The central point of contrast here is between the Old Testament "prophets" and Christ "the Son." Though the Holy Spirit has not here developed the details of this contrast, we can ourselves, by going back to the Old Testament, supply them. Mr. Saphir has strikingly summarized them under seven heads. "First, they were many: one succeeded another: they lived in different periods. Second, they gave out God’s revelation in ‘divers manners’—similitudes, visions, symbols. Each prophet had his peculiar gift and character. Their stature and capacity varied. Third, they were sinful men—Isaiah 6:5, Daniel 10:8. Fourth, they did not possess the Spirit constantly. The ‘word’ came to them, but they did not possess the Word! Fifth, they did not understand the heights and depths of their own message—1 Peter 1:10. Sixth, still less did they comprehend the whole of God’s revelation in Old Testament times. Seventh, like John the Baptist they had to testify ‘I am not the Light, I am only sent to bear witness of the Light.’" Now, the very opposite was the case in all these respects with the "Son." Though the revelation which God gave the prophets is equally inspired and authoritative, yet that through His Son possesses a greater dignity and value, for He has revealed all the secrets of the Father’s heart, the fullness of His counsel, and the riches of His grace.

* GOAL OF THE EXERCISE:
Answer these questions from the text on the prophets and the Son.
(a) Which two Old Testament verses are cited to show that the prophets were sinful men?
(b) Which verse is cited to show that the prophets did not understand the heights and depths of their own message?
(c) What three things does the text say the Son has revealed?
The rows that come after this text have no part in what is asked here.

* EXTRACTED MATERIAL:

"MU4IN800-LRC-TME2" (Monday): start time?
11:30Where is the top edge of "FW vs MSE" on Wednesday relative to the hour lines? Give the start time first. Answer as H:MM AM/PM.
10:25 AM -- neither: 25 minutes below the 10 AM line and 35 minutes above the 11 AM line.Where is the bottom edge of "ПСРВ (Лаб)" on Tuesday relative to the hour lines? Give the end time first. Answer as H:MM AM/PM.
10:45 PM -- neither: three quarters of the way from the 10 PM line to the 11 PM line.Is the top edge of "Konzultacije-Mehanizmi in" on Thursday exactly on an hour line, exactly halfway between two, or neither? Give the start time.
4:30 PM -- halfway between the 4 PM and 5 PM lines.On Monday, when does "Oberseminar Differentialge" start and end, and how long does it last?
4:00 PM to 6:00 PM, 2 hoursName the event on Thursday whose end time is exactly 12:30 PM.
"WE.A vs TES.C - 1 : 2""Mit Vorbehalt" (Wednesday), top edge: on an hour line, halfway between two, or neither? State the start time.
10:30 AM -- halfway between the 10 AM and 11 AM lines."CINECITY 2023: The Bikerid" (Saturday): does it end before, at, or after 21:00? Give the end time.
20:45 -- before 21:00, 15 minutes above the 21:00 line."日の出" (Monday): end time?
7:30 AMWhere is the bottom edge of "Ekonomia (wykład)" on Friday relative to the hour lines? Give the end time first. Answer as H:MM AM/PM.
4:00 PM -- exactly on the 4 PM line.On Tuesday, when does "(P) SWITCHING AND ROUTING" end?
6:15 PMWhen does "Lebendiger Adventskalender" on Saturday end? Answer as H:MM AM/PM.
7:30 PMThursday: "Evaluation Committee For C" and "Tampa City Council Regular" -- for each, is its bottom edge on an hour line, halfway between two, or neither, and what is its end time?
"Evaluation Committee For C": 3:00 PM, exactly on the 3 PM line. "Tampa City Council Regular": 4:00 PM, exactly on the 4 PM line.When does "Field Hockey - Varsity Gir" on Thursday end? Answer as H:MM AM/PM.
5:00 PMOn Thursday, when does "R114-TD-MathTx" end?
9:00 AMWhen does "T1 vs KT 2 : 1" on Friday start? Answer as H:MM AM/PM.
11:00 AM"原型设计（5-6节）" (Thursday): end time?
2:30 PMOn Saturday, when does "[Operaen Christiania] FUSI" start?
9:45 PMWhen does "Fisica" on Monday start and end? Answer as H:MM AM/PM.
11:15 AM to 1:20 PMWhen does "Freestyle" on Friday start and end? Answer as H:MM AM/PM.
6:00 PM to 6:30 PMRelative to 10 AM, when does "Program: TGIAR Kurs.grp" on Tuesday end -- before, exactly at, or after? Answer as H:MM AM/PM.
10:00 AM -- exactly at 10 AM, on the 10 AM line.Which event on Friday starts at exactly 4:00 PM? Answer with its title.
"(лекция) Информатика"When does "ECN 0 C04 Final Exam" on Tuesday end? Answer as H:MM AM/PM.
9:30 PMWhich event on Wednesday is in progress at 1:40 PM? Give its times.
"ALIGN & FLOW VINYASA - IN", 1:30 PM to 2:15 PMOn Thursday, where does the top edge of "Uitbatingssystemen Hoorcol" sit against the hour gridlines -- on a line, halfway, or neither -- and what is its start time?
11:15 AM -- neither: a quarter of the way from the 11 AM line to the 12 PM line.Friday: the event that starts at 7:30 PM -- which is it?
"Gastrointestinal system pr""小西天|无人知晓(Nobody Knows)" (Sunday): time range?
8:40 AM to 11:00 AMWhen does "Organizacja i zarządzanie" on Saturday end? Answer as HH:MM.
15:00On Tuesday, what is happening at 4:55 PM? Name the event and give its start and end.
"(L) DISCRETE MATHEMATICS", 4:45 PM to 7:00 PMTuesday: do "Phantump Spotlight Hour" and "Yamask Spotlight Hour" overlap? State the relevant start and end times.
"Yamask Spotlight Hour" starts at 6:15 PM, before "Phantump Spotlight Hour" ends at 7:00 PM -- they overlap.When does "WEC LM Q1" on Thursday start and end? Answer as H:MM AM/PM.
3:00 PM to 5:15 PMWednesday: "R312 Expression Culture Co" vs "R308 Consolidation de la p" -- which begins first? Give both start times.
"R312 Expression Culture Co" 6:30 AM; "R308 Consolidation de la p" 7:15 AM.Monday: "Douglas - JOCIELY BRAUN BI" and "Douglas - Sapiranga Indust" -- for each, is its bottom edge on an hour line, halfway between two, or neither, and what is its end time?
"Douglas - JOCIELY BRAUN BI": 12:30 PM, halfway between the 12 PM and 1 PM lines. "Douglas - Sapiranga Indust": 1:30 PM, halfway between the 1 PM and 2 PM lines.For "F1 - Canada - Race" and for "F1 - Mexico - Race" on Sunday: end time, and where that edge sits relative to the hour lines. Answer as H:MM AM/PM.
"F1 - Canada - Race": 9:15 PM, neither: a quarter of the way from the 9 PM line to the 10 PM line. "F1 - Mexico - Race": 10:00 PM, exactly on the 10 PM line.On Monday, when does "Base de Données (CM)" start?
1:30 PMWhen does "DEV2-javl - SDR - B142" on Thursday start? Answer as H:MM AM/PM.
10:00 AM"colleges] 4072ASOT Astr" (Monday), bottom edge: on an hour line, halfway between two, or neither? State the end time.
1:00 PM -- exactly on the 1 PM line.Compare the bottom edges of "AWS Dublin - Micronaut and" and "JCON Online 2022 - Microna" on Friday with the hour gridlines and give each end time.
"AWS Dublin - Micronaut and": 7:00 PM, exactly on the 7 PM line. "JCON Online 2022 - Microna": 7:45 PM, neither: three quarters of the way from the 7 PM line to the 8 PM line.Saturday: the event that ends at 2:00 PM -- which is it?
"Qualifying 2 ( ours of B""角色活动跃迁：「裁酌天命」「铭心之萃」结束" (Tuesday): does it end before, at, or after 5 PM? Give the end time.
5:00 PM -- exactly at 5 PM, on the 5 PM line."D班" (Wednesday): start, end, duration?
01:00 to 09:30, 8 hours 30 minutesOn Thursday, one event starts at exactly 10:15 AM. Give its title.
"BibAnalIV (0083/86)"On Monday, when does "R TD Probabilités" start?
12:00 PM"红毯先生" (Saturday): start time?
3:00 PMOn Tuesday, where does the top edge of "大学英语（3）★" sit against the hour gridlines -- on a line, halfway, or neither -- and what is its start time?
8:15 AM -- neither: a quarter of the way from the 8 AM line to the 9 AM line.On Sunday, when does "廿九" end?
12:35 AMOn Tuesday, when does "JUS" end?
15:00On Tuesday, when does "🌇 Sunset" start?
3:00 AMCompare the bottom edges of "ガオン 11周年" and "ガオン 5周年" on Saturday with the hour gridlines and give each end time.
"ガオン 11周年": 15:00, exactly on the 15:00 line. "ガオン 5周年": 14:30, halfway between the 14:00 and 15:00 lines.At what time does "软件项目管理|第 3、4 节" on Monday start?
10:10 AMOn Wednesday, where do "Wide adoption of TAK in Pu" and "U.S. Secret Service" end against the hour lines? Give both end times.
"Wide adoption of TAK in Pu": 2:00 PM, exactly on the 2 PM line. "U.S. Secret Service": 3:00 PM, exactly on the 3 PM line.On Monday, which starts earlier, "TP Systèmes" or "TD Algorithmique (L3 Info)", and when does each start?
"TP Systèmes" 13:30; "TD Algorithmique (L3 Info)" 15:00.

* REPLY:
(a) Isaiah 6:5 and Daniel 10:8.
(b) 1 Peter 1:10.
(c) All the secrets of the Father's heart, the fullness of His counsel, and the riches of His grace.